Save for one early seven-inch and their full-length swan song, Fiestas + Fiascos, this two-disc set represents the recorded legacy of Minneapolis’s Lifter Puller, who called it quits in 2001. Home-town heroes who never received their national due, the band look likely to be better appreciated after their official demise.

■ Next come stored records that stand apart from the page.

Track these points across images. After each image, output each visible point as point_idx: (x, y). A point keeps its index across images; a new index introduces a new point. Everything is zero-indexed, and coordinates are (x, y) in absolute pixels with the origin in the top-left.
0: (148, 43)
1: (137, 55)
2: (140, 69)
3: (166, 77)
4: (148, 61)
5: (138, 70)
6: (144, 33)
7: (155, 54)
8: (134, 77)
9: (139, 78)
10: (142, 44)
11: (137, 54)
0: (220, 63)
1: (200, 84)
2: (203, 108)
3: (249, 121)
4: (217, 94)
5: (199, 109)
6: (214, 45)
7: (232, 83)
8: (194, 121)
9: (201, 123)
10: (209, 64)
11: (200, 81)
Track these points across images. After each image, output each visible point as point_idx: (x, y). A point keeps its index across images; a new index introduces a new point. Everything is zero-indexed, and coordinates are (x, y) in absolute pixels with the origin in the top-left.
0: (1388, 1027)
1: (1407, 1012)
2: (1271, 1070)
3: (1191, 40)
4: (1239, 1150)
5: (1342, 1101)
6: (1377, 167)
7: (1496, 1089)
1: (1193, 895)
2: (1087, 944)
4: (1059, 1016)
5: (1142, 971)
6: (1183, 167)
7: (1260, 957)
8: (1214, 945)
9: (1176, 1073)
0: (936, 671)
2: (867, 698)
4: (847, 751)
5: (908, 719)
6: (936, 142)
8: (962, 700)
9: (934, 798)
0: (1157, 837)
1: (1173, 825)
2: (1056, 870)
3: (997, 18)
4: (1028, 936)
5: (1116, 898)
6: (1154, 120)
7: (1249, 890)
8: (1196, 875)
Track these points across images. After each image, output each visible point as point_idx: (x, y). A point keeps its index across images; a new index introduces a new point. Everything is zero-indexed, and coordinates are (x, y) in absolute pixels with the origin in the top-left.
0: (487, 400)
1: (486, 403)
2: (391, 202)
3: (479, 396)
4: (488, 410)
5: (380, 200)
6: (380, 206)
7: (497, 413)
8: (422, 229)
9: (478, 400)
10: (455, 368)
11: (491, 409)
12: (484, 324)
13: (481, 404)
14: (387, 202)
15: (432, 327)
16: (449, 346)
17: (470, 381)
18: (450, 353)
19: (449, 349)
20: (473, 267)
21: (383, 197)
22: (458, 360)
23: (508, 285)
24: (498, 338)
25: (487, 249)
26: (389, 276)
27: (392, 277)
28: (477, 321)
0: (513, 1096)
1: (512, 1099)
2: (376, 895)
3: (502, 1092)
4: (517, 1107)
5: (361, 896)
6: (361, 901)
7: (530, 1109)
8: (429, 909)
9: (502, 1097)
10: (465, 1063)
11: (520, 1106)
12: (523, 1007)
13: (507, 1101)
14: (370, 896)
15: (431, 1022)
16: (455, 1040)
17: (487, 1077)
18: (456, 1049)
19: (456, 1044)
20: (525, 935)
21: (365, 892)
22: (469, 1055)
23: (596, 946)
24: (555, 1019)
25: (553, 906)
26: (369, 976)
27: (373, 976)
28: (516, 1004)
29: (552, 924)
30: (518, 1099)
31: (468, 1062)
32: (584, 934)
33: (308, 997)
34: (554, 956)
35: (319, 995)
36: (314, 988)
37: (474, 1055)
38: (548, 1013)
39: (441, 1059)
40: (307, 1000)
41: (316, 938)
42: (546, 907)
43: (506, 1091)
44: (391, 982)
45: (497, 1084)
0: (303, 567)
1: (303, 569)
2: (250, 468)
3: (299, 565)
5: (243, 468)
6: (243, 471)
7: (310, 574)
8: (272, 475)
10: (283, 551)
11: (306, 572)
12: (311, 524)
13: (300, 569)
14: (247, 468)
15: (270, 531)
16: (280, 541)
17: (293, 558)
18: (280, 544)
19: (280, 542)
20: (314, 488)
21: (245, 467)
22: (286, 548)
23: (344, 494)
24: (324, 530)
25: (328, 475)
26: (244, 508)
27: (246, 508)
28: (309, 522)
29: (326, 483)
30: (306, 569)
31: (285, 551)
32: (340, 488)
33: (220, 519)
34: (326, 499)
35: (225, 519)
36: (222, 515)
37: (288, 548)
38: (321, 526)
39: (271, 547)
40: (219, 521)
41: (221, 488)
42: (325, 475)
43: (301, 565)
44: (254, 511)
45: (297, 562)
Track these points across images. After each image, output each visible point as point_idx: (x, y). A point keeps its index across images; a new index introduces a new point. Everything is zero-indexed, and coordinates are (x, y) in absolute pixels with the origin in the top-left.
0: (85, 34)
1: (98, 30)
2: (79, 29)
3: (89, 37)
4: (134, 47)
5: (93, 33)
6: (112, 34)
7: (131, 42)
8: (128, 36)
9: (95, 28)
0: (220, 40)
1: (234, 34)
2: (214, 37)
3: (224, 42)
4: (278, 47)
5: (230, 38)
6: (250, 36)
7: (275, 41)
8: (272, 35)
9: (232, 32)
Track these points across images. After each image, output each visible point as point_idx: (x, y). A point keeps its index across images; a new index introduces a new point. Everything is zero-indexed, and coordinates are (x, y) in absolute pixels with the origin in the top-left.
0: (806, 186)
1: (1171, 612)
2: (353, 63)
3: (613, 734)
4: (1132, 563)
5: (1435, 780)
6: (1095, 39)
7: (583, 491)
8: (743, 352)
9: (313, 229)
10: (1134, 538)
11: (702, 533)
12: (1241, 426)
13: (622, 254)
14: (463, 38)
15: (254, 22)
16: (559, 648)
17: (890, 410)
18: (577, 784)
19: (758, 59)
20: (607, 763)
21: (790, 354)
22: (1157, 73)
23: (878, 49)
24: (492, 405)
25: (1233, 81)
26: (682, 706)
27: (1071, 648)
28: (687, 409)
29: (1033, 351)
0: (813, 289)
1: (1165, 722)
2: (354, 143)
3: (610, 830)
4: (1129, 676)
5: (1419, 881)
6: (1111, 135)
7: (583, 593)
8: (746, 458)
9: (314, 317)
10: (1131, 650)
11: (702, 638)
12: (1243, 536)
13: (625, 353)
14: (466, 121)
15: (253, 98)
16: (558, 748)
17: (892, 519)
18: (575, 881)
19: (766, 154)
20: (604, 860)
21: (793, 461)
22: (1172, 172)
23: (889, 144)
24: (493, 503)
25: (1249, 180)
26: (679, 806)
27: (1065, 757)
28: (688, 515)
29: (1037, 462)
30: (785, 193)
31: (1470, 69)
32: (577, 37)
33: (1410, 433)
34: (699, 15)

They deserve it: frontman Craig Finn is a feverish amalgam of early Elvis Costello, Schoolly D, and Mark E. Smith, his often brilliant lyrics combining a killer MC’s syllabic density ("Pestilence gave us a bitchin’ pen-and-pencil set/It was excellent") with an urban hardcore kid’s disaffection ("Twin Cities, they’re double-teaming me"). While Finn tracks his recurring characters’ substance-numbed, party-hopping lives, the disorienting music tops solid Midwestern math rock with arena-scaled keyboard gestures and hip-hop production touches. (The album title, if you hadn’t guessed, is false advertising.) Disc #1 is unstoppable, but standouts include "4 Dix," in which the Horsemen of the Apocalypse do lines in a dance-club bathroom, and "The Pirate and the Penpal," a wrenching jailhouse-correspondence saga. The numbers on their thinly recorded 1996 debut, which ends disc #2, aren’t as consistent as their later work, but the best ("Rental") more than hint at future glories. Forty songs worth of bad drugs and worse sex are a lot to wade through, but this is, or was, one band worth being a completist about.